Lewati ke isi

📘 Hari 12

Regular Expressions

Regular expression alias RegExp itu semacam bahasa mini yang super berguna buat nyari pola dalam data. RegExp bisa dipake buat ngecek apakah suatu pola ada di berbagai tipe data. Di JavaScript, kita bisa bikin RegExp pake RegExp constructor atau langsung deklarasi pola pake dua garis miring plus flag. Jadi ada dua cara nih buat bikin pola.

Buat deklarasi string kita pake tanda kutip tunggal, ganda, atau backtick. Nah, buat regular expression kita pake dua garis miring dan flag opsional. Flag-nya bisa berupa g, i, m, s, u atau y.

Parameter RegExp

Regular expression nerima dua parameter. Satu pola pencarian yang wajib, dan satu flag opsional.

Pola

Pola bisa berupa teks biasa atau bentuk pola apa pun yang punya kemiripan tertentu. Misalnya nih, kata "spam" di email bisa jadi pola yang pengen kita cari, atau format nomor telepon yang mau kita deteksi.

Flag

Flag itu parameter opsional di regular expression yang nentuin jenis pencariannya. Yuk kenalan sama beberapa flag:

  • g: flag global, artinya nyari pola di seluruh teks
  • i: flag case insensitive (nyari huruf kecil maupun huruf besar, santuy aja)
  • m: multiline

Membuat pola dengan RegExp Constructor

Deklarasi regular expression tanpa flag global dan flag case insensitive.

// without flag
let pattern = 'love'
let regEx = new RegExp(pattern)

Deklarasi regular expression dengan flag global dan flag case insensitive.

let pattern = 'love'
let flag = 'gi'
let regEx = new RegExp(pattern, flag)

Deklarasi pola regex pake objek RegExp. Tulis pola dan flag di dalam RegExp constructor.

let regEx = new RegExp('love','gi')

Membuat pola tanpa RegExp Constructor

Deklarasi regular expression dengan flag global dan flag case insensitive.

let regEx= /love/gi

Regular expression di atas sama persis sama yang kita bikin pake RegExp constructor tadi.

let regEx= new RegExp('love','gi')

Metode Objek RegExp

Yuk kita liat beberapa metode RegExp yang sering dipake.

Menguji kecocokan

test(): Ngetes kecocokan dalam string. Return-nya true atau false.

const str = 'I love JavaScript'
const pattern = /love/
const result = pattern.test(str)
console.log(result)
true

Array yang berisi semua kecocokan

match(): Ngembaliin array yang berisi semua kecocokan, termasuk capturing groups, atau null kalau nggak ada yang cocok. Kalau nggak pake flag global, match() ngembaliin array berisi pola, indeks, input, dan group.

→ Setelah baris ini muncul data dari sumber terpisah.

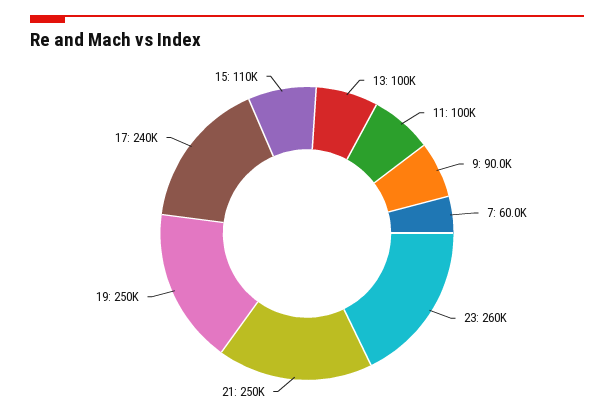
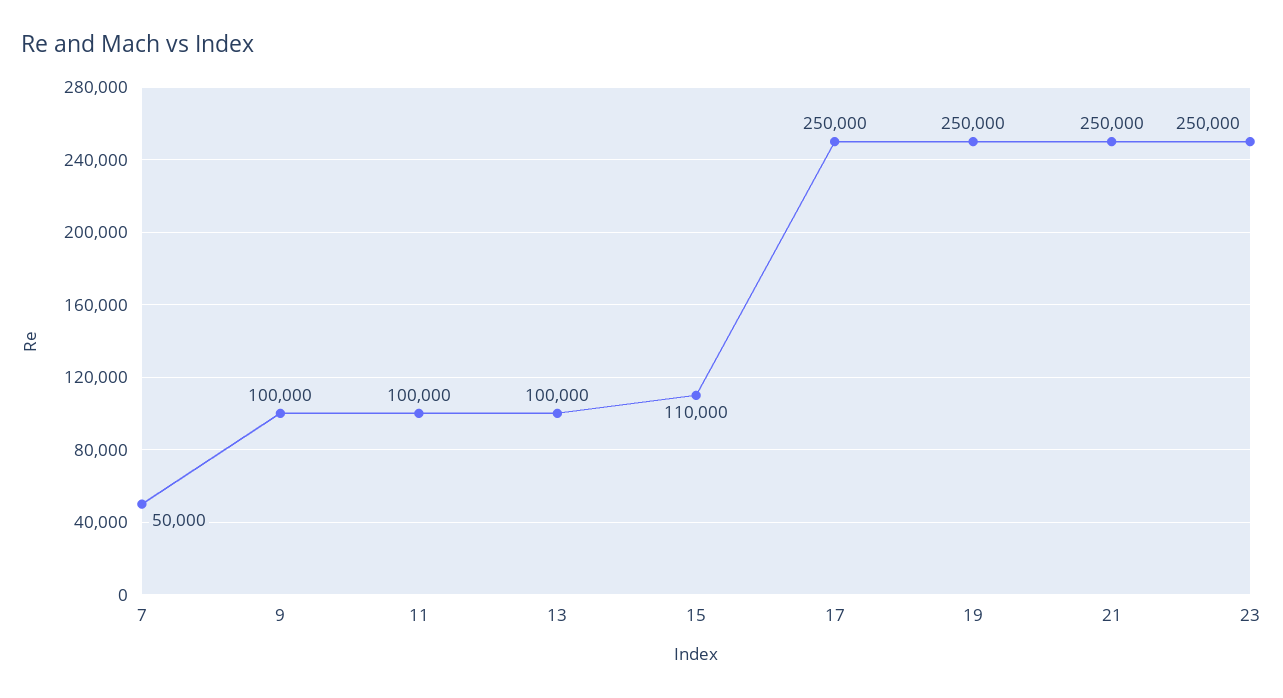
9: 90000 -> 100000
7: 60000 -> 50000
23: 260000 -> 250000
17: 240000 -> 250000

const str = 'I love JavaScript'
const pattern = /love/
const result = str.match(pattern)
console.log(result)
["love", index: 2, input: "I love JavaScript", groups: undefined]
const str = 'I love JavaScript'
const pattern = /love/g
const result = str.match(pattern)
console.log(result)
["love"]

search(): Ngetes kecocokan dalam string. Ngembaliin indeks kecocokan, atau -1 kalau nggak ketemu.

const str = 'I love JavaScript'
const pattern = /love/g
const result = str.search(pattern)
console.log(result)
2

Mengganti substring

replace(): Nyari kecocokan di string dan ganti substring yang cocok dengan substring baru.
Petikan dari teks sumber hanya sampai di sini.